NOT at all condescending! I really appreciate the feed back from you. As a seasoned runner I would have been really disappointed had i gone that far out of my way.

I am so sorry about messing up your training for the marathon.....Running that far out of your way your time is AWESOME! You should be happy with that time of 35:08 on 4.3 miles!! :)

Good luck on your marathon! My husband and I are doing one in Sonoma Valley this summer......we like to travel a few times a year to run a couple of marathons every year. It gives us a nice short vacation and an excuse to get away for a few days!

Thanks again for supporting our race! Let me know what marathon Kate so i can watch for your time and name!

Take Care~

So basically I have 99 percent forgiven them. The lingering 1 percent is only because COME ON I MIGHT HAVE WON. In short, I would encourage people in the Madison area to give this race a try next year - the post-race snacks are delish, it's a really fun course and it's a small and friendly field so you'll probably do well - but I would make SURE there is at least a course map available before doing so. I'm also chalking this up to a new experience. For all of my complete lack of direction and my tendency to do ridiculous and stupid things, I have never gotten lost in a race before. If only that had been on my bucket list!

One final note- my left hamstring continues to be a pain in the butt; it tightened up toward the end of the race. I'm not sure what to do about it anymore because I did a really good and really complete warm up beforehand, including stretching. It might be time for new shoes. Oh darn, an excuse to go to the running store.

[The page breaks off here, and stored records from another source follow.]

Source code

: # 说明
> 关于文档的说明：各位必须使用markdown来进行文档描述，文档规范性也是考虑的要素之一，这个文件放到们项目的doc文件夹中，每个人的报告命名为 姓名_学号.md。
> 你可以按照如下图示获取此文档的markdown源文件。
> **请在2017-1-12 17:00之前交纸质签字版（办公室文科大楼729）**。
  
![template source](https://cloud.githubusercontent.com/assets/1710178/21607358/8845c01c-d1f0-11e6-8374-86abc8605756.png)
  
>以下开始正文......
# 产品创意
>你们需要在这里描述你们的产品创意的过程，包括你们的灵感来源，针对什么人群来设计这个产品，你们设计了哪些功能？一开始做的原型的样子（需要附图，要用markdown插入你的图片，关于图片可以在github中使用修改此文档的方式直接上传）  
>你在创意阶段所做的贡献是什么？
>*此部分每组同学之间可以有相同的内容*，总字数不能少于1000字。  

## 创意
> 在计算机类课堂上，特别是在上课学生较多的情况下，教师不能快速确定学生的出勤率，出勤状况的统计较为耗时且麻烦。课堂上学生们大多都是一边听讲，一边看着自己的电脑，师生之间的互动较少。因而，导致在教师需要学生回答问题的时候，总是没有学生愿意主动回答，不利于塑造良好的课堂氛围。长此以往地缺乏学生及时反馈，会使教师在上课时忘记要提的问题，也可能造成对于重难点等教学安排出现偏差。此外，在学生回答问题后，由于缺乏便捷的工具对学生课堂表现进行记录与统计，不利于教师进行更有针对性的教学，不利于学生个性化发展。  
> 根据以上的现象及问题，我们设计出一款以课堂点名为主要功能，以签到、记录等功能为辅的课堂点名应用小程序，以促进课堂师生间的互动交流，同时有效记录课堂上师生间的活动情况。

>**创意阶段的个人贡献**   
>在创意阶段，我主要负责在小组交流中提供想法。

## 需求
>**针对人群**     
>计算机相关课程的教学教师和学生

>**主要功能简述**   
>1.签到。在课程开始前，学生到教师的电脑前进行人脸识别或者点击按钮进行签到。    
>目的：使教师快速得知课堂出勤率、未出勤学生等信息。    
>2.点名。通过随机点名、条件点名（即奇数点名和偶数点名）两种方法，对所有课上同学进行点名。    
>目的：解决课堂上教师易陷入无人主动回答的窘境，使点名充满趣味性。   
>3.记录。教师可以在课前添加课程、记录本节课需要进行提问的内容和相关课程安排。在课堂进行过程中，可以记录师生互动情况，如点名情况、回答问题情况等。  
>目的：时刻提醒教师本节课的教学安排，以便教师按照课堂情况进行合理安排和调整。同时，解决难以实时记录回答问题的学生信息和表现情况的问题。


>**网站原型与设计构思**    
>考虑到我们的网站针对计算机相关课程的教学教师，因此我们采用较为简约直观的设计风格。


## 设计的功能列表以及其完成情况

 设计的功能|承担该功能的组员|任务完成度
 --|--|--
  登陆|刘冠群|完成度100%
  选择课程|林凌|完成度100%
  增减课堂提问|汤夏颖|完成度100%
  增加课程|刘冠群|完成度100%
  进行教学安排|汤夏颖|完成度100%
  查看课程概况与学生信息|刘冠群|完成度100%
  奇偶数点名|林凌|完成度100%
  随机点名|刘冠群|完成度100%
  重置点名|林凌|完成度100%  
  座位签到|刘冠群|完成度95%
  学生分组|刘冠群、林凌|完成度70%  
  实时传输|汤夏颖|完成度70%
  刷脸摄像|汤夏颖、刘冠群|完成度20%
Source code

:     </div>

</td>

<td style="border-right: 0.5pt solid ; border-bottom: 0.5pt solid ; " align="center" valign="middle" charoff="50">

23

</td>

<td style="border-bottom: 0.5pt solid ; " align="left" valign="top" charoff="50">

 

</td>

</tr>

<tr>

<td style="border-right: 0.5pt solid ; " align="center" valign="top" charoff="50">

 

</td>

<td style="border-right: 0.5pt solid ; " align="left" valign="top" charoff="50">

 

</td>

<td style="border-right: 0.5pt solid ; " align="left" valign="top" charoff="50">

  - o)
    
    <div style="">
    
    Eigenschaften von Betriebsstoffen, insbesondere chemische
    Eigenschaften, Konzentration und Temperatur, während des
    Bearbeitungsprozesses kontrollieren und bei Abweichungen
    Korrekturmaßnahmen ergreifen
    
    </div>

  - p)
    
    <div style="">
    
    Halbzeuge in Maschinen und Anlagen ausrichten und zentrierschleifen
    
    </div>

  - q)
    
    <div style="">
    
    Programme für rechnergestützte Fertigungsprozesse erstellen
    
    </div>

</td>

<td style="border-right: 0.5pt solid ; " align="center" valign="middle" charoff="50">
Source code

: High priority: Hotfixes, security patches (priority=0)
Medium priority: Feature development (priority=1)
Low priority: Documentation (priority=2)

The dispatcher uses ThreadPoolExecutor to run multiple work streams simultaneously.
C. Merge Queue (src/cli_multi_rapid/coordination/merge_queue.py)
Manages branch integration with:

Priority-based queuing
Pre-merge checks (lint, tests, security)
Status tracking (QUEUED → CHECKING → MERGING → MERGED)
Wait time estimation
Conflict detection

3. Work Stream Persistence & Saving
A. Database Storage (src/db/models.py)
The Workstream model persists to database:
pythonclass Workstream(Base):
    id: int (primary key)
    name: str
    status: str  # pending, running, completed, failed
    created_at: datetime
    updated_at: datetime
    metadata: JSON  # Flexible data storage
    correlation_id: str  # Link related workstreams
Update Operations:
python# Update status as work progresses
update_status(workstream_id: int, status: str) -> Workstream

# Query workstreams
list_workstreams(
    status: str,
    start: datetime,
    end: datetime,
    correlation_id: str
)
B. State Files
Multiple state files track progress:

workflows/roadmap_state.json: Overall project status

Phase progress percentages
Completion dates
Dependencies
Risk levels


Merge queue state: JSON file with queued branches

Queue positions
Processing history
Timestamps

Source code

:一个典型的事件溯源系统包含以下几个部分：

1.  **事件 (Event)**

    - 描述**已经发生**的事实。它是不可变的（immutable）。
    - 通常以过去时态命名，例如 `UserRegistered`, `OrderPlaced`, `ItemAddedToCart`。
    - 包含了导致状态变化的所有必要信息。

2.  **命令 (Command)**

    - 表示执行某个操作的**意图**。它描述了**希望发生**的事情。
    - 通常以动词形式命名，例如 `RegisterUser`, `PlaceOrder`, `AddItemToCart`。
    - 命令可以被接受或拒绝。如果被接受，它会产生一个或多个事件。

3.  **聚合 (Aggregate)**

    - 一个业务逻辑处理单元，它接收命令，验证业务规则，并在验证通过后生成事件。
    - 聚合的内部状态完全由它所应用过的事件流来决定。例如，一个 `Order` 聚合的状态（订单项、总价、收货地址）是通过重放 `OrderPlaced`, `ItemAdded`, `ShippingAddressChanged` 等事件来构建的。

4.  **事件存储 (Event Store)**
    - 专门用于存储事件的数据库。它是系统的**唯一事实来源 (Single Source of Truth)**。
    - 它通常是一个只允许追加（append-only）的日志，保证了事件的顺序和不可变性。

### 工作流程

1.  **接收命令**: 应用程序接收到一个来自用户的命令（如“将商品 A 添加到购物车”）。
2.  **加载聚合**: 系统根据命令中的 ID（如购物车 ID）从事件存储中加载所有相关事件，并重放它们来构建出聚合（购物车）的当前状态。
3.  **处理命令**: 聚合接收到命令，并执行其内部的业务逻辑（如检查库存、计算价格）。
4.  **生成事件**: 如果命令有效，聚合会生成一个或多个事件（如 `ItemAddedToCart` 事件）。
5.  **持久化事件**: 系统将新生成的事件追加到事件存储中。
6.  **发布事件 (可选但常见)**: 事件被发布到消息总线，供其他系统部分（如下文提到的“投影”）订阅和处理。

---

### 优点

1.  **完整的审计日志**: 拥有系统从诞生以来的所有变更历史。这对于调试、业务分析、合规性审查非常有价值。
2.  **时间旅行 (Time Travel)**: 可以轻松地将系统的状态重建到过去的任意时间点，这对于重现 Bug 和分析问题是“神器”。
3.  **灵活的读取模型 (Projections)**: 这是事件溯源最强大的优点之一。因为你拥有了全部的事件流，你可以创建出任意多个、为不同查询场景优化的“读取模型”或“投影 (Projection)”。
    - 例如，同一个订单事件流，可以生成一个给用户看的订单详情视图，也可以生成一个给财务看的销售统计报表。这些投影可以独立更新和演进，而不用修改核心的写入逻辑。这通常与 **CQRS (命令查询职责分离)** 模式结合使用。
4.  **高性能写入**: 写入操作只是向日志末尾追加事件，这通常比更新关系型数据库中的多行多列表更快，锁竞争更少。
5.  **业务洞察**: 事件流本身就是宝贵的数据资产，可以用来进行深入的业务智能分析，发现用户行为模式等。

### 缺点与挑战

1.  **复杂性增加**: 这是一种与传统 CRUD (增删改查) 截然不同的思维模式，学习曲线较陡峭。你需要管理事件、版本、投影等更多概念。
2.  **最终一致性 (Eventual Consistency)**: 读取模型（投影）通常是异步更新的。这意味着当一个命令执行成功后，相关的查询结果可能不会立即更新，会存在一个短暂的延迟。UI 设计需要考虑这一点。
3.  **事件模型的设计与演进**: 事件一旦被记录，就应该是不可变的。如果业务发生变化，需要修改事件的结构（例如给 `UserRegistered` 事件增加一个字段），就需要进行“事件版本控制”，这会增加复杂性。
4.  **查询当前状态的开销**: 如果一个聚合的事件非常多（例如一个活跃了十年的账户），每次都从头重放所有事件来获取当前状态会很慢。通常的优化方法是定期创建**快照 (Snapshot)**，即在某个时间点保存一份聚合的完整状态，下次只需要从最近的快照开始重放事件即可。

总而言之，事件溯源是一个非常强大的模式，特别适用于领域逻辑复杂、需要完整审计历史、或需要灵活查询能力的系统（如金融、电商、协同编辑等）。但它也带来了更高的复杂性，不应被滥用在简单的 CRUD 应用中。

  1. Don't you love it when you have an excuse to go to the running store?!? haha.
    I'm so sorry the race was a mess. I would have been a mental basket case and quit. Great job for finishing the race and running a great pace!! It might not have been the race you were looking for, but I'm sure it helped with your mental toughness?!? : )

  2. Dude, that sucks!! I would have been really frustrated too. But that's awesome the race director emailed you - good for her. :)

    Regardless, great job on your run!